Berbagai sikap manusia terhadap ayat-ayat Allah Swt
Setelah menjelaskan kandungan makna ayat di atas, Ibnu Qayyim al-Jauziyyah menjabarkan ragam sikap dan reaksi manusia dalam berinteraksi dengan ayat-ayat Allah Swt sebagai petunjuk:
Pertama: yang menerimanya secara lahir dan batin. Mereka ada dua macam:
1. Orang-orang yang berilmu dan mengajarkan ilmunya. Mereka itulah para ulama yang memahami dengan baik dan benar tentang maksud-maksud ayat-ayat Allah Swt, selanjutnya mereka dapat memetik intisari pelajaran serta rahasia hikmah yang terkandung di dalamnya.
2. Orang-orang yang menjaga kitab Swt, mengingat serta menyampaikannya, namun mereka bukan termasuk yang dapat memetik intisari hukum maupun pelajaran di dalamnya dan tidak pula mampu mengungkapkan kandungan hikmahnya.
Kedua: Orang-orang yang menolak secara lahir dan batin serta mengingkarinya. Golongan ini pun terbagi menjadi dua macam :
1. Kaum yang mengetahui kebenaran kitab Allah Swt serta meyakini keabsahannya, namun mereka takluk oleh kedengkian hati, kesombongan maupun ambisiusme kepemimpinan di hadapan kaum mereka sehingga semua itu membuat mereka menolak kitab suci Allah SWT.
2. Adapun yang lainnya adalah para pengikut jenis pertama kelompok ini. Mengagungkan atau mengkultuskan mereka dalam setiap ucapan, sikap dan keputusan. Menjadikan mereka sebagai panutan yang diikuti.

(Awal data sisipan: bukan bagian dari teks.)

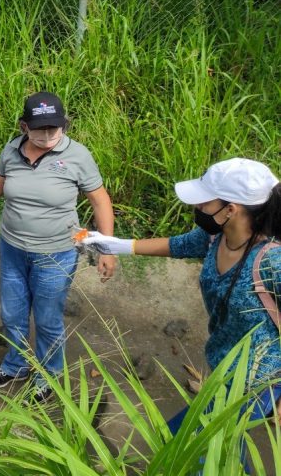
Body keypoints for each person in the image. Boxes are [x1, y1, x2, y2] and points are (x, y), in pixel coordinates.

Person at [0, 91, 117, 402]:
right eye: (40, 129)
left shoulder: (77, 156)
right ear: (24, 127)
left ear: (64, 126)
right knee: (13, 312)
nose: (48, 136)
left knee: (47, 319)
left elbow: (101, 201)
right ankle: (17, 364)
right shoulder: (11, 150)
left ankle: (48, 376)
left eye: (55, 129)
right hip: (13, 248)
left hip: (56, 252)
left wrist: (107, 248)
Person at [82, 158, 281, 435]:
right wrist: (117, 245)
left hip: (256, 382)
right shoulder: (216, 236)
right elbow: (178, 245)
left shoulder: (273, 260)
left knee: (178, 442)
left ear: (231, 210)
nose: (196, 207)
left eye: (204, 202)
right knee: (220, 451)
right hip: (221, 362)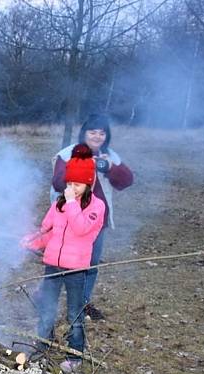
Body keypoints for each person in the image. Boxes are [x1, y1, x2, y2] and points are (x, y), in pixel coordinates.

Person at [25, 144, 105, 373]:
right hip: (53, 265)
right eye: (69, 183)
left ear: (89, 183)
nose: (72, 188)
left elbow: (80, 228)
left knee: (74, 312)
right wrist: (33, 240)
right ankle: (42, 345)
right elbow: (48, 230)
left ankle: (75, 354)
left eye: (77, 184)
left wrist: (70, 203)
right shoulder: (59, 203)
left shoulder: (95, 207)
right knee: (47, 306)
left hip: (76, 268)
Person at [51, 114, 133, 320]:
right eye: (93, 132)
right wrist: (83, 166)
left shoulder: (110, 156)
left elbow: (126, 181)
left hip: (97, 221)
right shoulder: (68, 154)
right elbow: (58, 183)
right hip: (69, 219)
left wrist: (111, 168)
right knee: (61, 262)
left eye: (102, 133)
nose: (97, 136)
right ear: (84, 133)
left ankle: (82, 304)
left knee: (91, 264)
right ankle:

Ketiga: Orang yang mendapatkan pelita hidaya
1. Mereka yang telah mendapatkan pelita hidayah kemudian menjadi buta dan tersesat, telah berilmu kemudian menjadi gelap hati tanpa cahaya, telah beriman namun kemudian berpaling kafir mengingkari. Mereka itu adalah para pemuka kaum munafiqin.
2. Atau mereka yang memiliki pandangan lemah. Mereka menjauh dari mendengarkan al-Qur’an, kalaupun mereka mendengarnya, maka mereka menutup telinga seraya berkata “jauhkan kami dari ayat-ayat ini!”. Bahkan seandainya mereka mampu, niscaya mereka akan mengambil tindakan buruk bagi siapapun yang memperdengarkan al-Qur’an atau mengajarkannya kepada mereka. Nau`udzubillah min dzalik
Keempat: Kaum Mukminin yang menyembunyikan keimanan di hadapan kaum mereka seperti sebagian keluarga Fir`aun, atau seperti an-Najasyi yang dikabarkan bahwa Rasulullah SAW telah menyalatkan jenazahnya.
Perumpamaan berlaku umum, bukan Yahudi semata
Para Ulama menjelaskan bahwa ayat ini tentang larangan jangan berperilaku seperti keledai tidak hanya berlaku pada kaum Yahudi saja, akan tetapi juga mencakup siapapun yang mengabaikan ayat-ayat Allah, termasuk umat Muhammad yang mengabaikan ayat-ayat al-Qur’an.
Imam Ibnu Qayyim al-Jauziyyah menjelaskan ayat di atas dengan berkata, “Allah Swt menggambarkan manusia yang telah ditugasi mengemban kitab suci-Nya untuk diyakini, dicermati, diamalkan dan didakwahkan, namun ternyata mereka menyelisihinya, mereka sekedar menghapalnya tanpa tadabbur (penghayatan), tidak mengikuti petunjuknya, tidak pula berhukum dengannya dan mengamalkannya, sungguh mereka itu ibarat keledai yang membawa kitab-kitab namun tidak memahami isi yang terdapat di dalamnya. Nasib mereka persis sama seperti nasib keledai. Perumpamaan ini sekalipun mengetengahkan contoh kaum Yahudi, akan tetapi maknanya mencakup siapapun yang mengemban kitab suci al-Qur’an, akan tetapi tidak mengamalkannya, tidak menunaikan kandungan al-Qur’an atau memperhatikannya sebagaimana mestinya”.
Setelah kita mengetahui semuanya, lantas apakah diantara kita yang yang masuk dalam perumpamaan seperti di atas (bagaikan keledai)? Nabi Saw telah menegaskan bahwa mengamalkan ilmu yang telah diketahui merupakan konsekuensi logis.